西鉄が電気バスを初公開 福岡市東区で営業運転へ
記事 INDEX
- 福岡市内で電気バスが営業運転
- 中古バスにバッテリーを搭載
- 電気バスは"西鉄初"ではない
西日本鉄道(福岡市)は2月6日、福岡市東区のアイランドシティ自動車営業所で、営業運転で使用する電気バスを報道陣に公開しました。2月12日から、アイランドシティと西鉄千早駅の間で運行を開始します。
中古車両を電気バスに改造
西鉄によると、低炭素社会の実現に向けた取り組みの一環として導入。朝夕の通勤ラッシュ時には路線バスとして運行し、昼間は車両に蓄えた電気を営業所に供給して電気料金の削減につなげます。

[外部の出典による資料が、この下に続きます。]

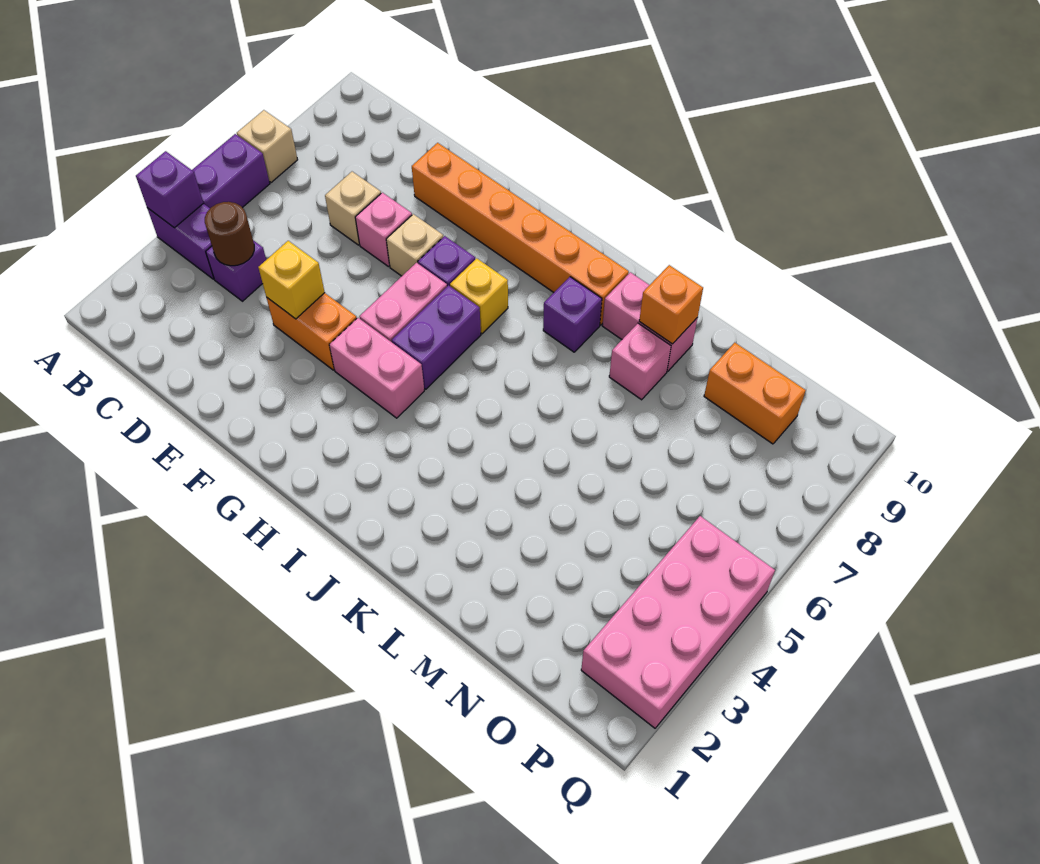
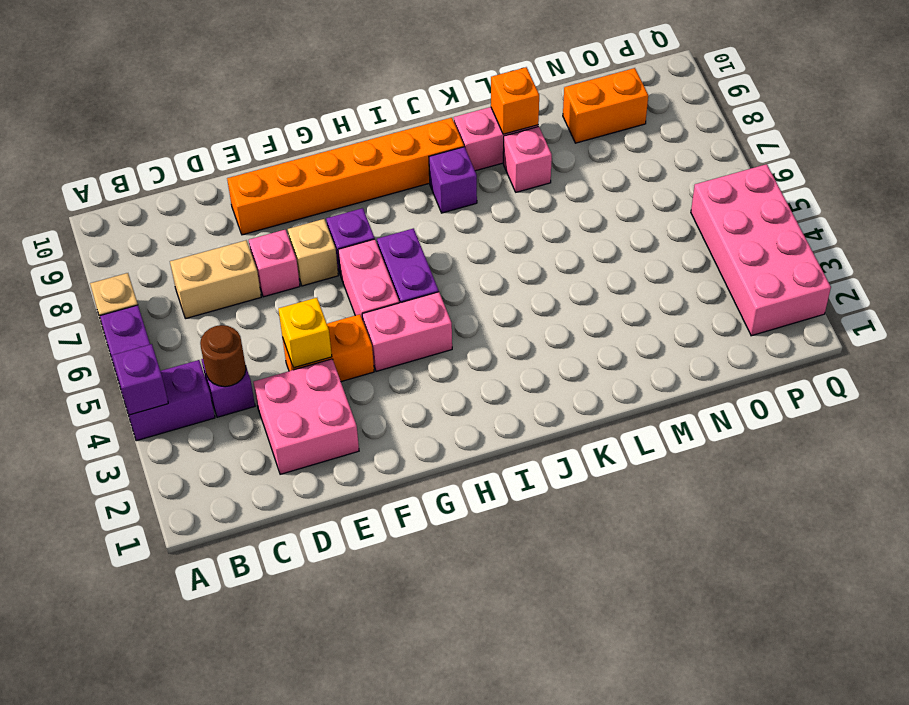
none -> pink 2x2 brick [253,359,359,474]
tan 1x1 brick [325,172,381,245] -> tan 1x2 brick [170,240,261,319]
yellow 1x1 brick [450,258,508,334] -> none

営業運転を始める電気バスは、路線バスとして使用していた車両を改造したものです。車両後部にあったエンジンをモーターやリチウムイオンバッテリーに交換。エンジン車に比べて静音性が高く、歩行者や自転車に気づかれにくいため、接近して衝突しそうになると警報音で運転士に危険を知らせる安全装置を取り付けています。
車体は金色で「ECO」の文字が施された特徴的なデザインで、車両後部には「SDGs(持続可能な開発目標)」のロゴも入っています。

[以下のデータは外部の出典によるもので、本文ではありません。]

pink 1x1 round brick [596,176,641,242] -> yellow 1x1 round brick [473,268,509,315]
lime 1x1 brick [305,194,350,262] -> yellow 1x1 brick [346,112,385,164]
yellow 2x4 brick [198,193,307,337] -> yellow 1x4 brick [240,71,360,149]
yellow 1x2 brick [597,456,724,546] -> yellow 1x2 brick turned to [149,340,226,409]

バスの改造費や充電設備の設置費などを含む総事業費は6800万円で、そのうち2400万円を国が補助しています。
静かでスムーズ。でも課題も
試乗すると、エンジン特有の振動はなく、加速もスムーズでした。車両は電気を供給する電源車両としても使用でき、一般家庭10日分の電気を蓄えられます。スマートフォンなら1万5000台をフル充電できるそうです。

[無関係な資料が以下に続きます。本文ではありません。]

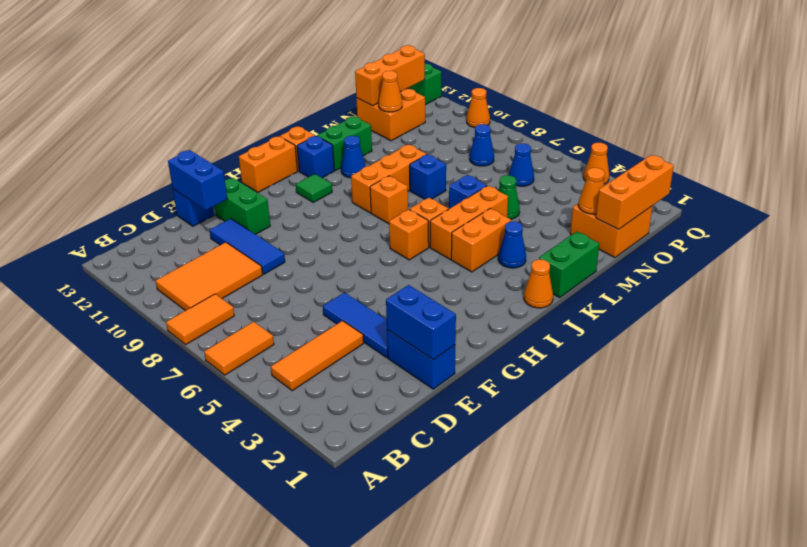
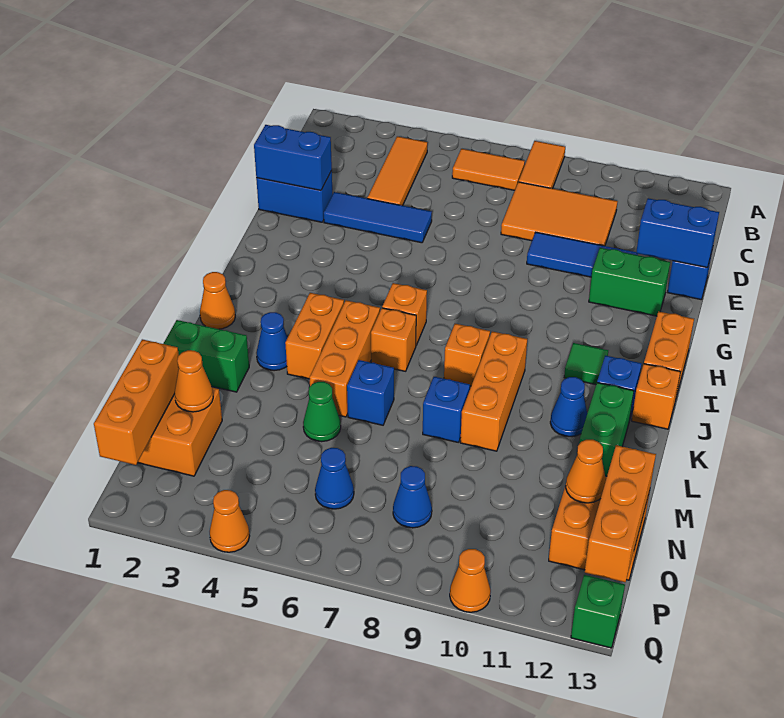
orange 1x2 tile [204,322,274,375] -> orange 1x2 tile turned to [452,149,525,190]
orange 2x3 tile [156,242,263,311] -> orange 2x3 tile turned to [501,182,618,246]
green 1x2 brick [539,232,599,297] -> green 1x2 brick turned to [163,320,249,392]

一方で、課題もあります。西鉄が運行している路線バスは1日平均150キロを走ります。今回導入する電気バスは、フル充電しても走行可能距離が90キロにとどまります。西鉄は「電気バスを増やすためには走行距離を伸ばす技術的な課題の解決が必要」と話しています。
電気バスが"西鉄初"ではない理由
西鉄が電気バスを運行するのは初めてではありません。燃料不足の影響により、1950年頃まで電気バスを運用していました。当時は鉛蓄電池を搭載したそうです。今回は環境対策として導入するもので、経緯は全く異なりますが、西鉄の担当者は「そういう理由で"西鉄初の電気バス"と言わないよう釘を刺されています」と話していました。